» **PROBLEMS TO WORK ON**:
A. In the Waldemarbreen passage, reproduce the wording starting at "We did not find" and ending at "distribution at Waldemarbreen.".
B. Render this sentence from the Waldemarbreen passage in French: "These reflections indicate the existence of layers with different electromagnetic (EM) properties."
C. Extend the Waldemarbreen passage with the next part, picking up after its final sentence.

» **EXTRACTED TEXT**:
________________

Fig. 4. (a) Profile 15 obtained along the glacier central axis. (b) Profile 20 obtained along a zone of numerous hyperbolic reflections. For the location of profiles, see Figure 3. 1 – glacier bed; 2 – subglacial mound; 3 – crevasses; 4 – reflections linked to sub-horizontal features; 5 – reflections linked to subvertical features. The dashed line marks the boundary of the intense scattering zone.

We did not find any distinct local rises in the subglacial topography except for one in the lower half of the glacier (Fig. 4a). Here, a subglacial mound ~240 m long along the longitudinal axis of the glacier and ~200 m wide was detected.

The accumulation zone itself is located in a cirque in which walls rise several tens of metres above the current glacier surface, while the rest of the glacier flows down in a 700–800 m wide valley with asymmetric slopes. The southern slope is steeper than the northern slope, thus, a slightly deeper subglacial valley trunk is situated along the southern part of the glacier coinciding with thicker ice (Fig. 5). The ellipsoidal altitudes of the glacier bed change from 134 to 472 m, and no pronounced steps or terminal overdeepenings (Figs 4a, b, 5) are observed.

Fig. 5. Ice thickness and temperate ice distribution at Waldemarbreen.

On the B-scans, sub-horizontal reflections can also be seen below the glacier bed (Figs 4a, b). These reflections indicate the existence of layers with different electromagnetic (EM) properties.

________________

» **MATERIAL PROVIDED**:
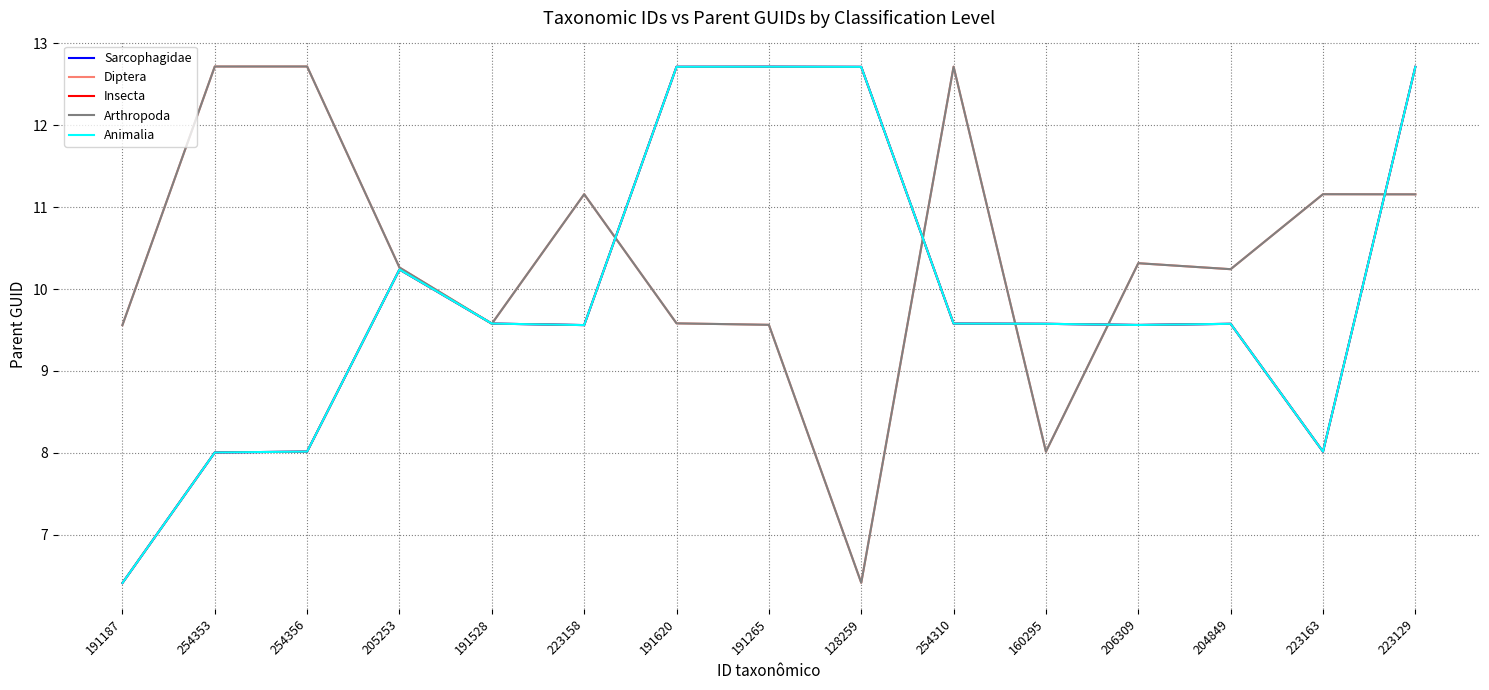

Where does the Insecta series first go above 9?

205253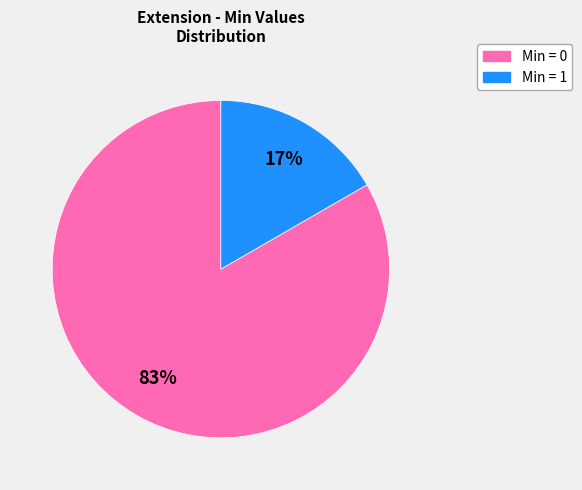

To the nearest percent, what is the average slice percentage?

50%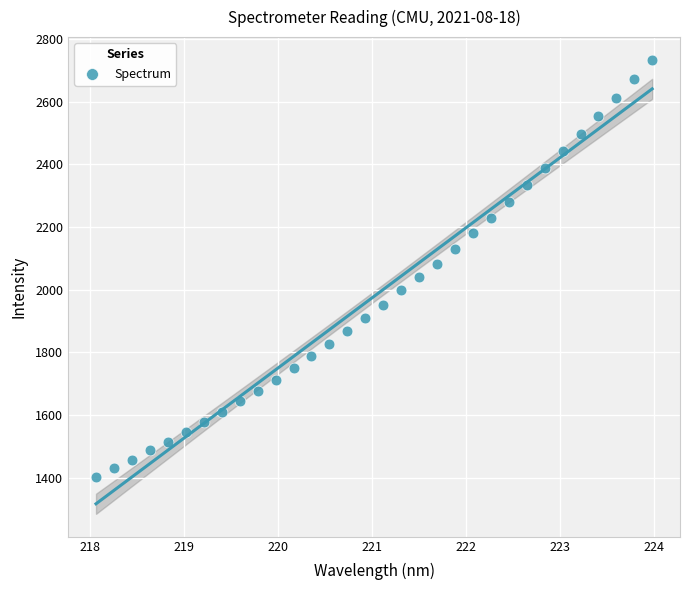

What is the range of Y values (max minus min)?

1329.6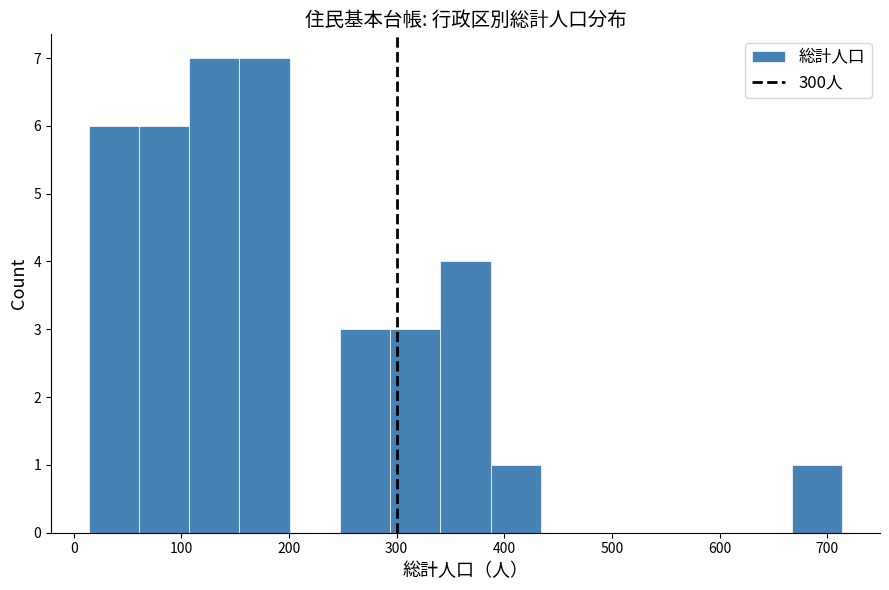

Reading left to right, list every bar in this chart as the range it spans on the x-axis followed by its height. Neither the bar edges nor the heights are printed on the chart, so give them approximately, as read against the axes.

10 to 60: 6
60 to 110: 6
110 to 150: 7
150 to 200: 7
200 to 250: 0
250 to 290: 3
290 to 340: 3
340 to 390: 4
390 to 430: 1
430 to 480: 0
480 to 530: 0
530 to 570: 0
570 to 620: 0
620 to 670: 0
670 to 710: 1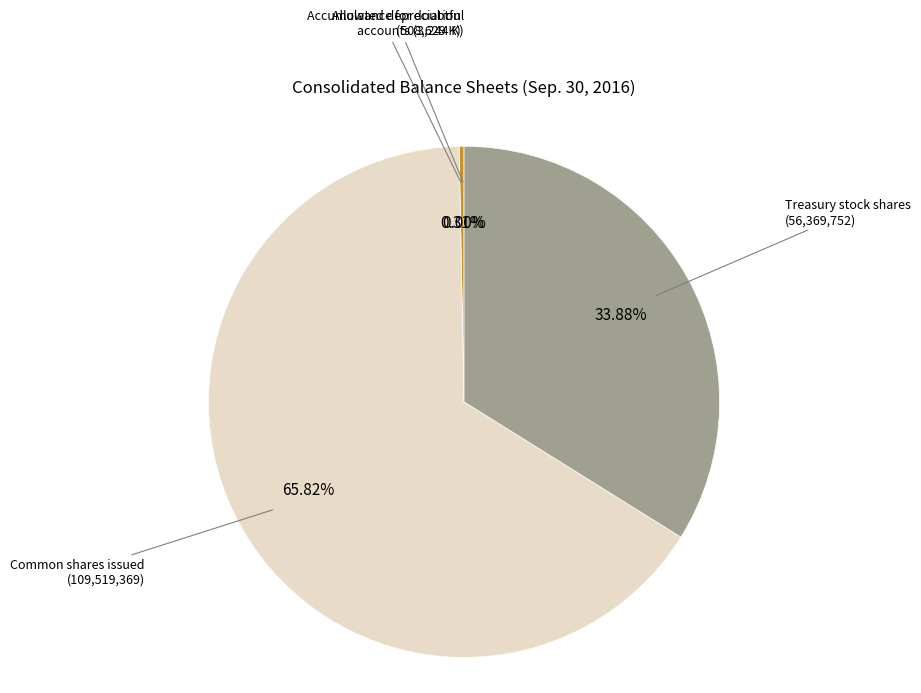

Does any single category account for the majority?

Yes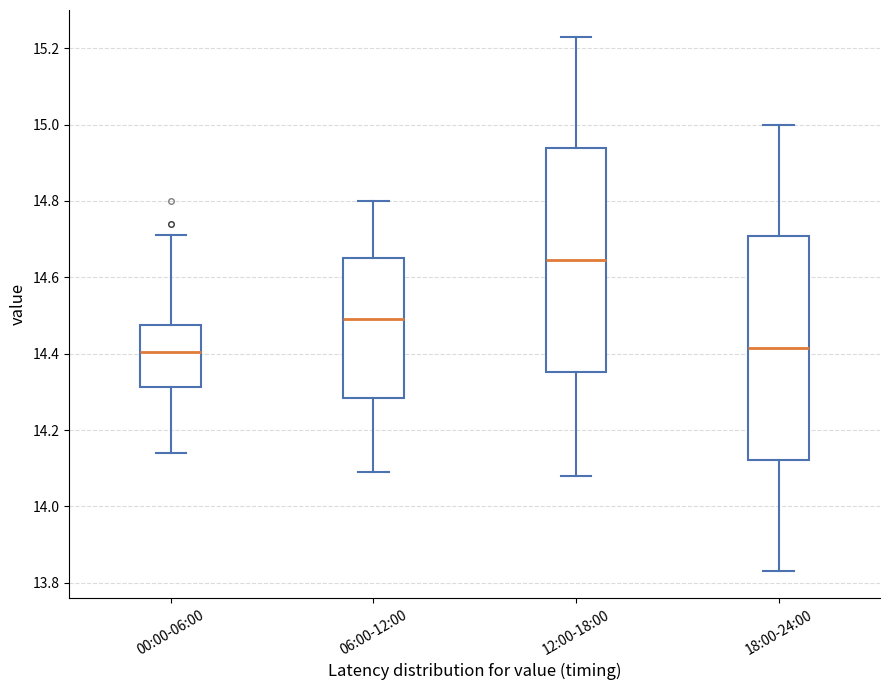

Reading left to right, read every box against the y-axis: the position of its median line, the range the box covers, and the ends of its whiskers. The values are not printed on the chart, so give them approximately, as read against the axis.

00:00-06:00: median 14.40, box 14.32 to 14.48, whiskers 14.14 to 14.72
06:00-12:00: median 14.50, box 14.28 to 14.66, whiskers 14.10 to 14.80
12:00-18:00: median 14.64, box 14.36 to 14.94, whiskers 14.08 to 15.24
18:00-24:00: median 14.42, box 14.12 to 14.70, whiskers 13.84 to 15.00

________________

» **TASK RESPONSES**:
A.
We did not find any distinct local rises in the subglacial topography except for one in the lower half of the glacier (Fig. 4a). Here, a subglacial mound ~240 m long along the longitudinal axis of the glacier and ~200 m wide was detected.

The accumulation zone itself is located in a cirque in which walls rise several tens of metres above the current glacier surface, while the rest of the glacier flows down in a 700–800 m wide valley with asymmetric slopes. The southern slope is steeper than the northern slope, thus, a slightly deeper subglacial valley trunk is situated along the southern part of the glacier coinciding with thicker ice (Fig. 5). The ellipsoidal altitudes of the glacier bed change from 134 to 472 m, and no pronounced steps or terminal overdeepenings (Figs 4a, b, 5) are observed.

Fig. 5. Ice thickness and temperate ice distribution at Waldemarbreen.

B. Ces réflexions indiquent l'existence de couches aux propriétés électromagnétiques (EM) différentes.

C.
Zone of intense scattering

In the B-scans from the upper reaches of the glacier, both the reflections from the glacier bed and some weaker reflections from primary stratification are visible, as well as a thick and distinct zone of intense GPR signal scattering. This zone is clearly distinguishable near the bottom part of the glacier (Figs 4a, 6a–c). The upper boundary of the zone is located at a depth of 70 m from the glacier surface on average and reaches up to ~20 m from the glacier surface near the cirque slope in the northeast. The thickness of the intense scattering zone is ~40 m on average. The maximum detected thickness of the scattering reaches 80 m in the middle of the cirque, occupying more than half of the glacier thickness in its thickest part (Figs 6a–c). This zone stretches across the central part of the accumulation area and the lower part (Fig. 5). Due to the lack of reflections from the glacier bed in its thickest part, we cannot determine the maximum thickness of this layer, but assume that it could be slightly thicker (>80 m). At the end of the 2019 melting season (end of September), the snowline was located slightly above (up-glacier) of the intense GPR signal scattering zone. No intense scattering was detected on GPR B-scans outside this described zone.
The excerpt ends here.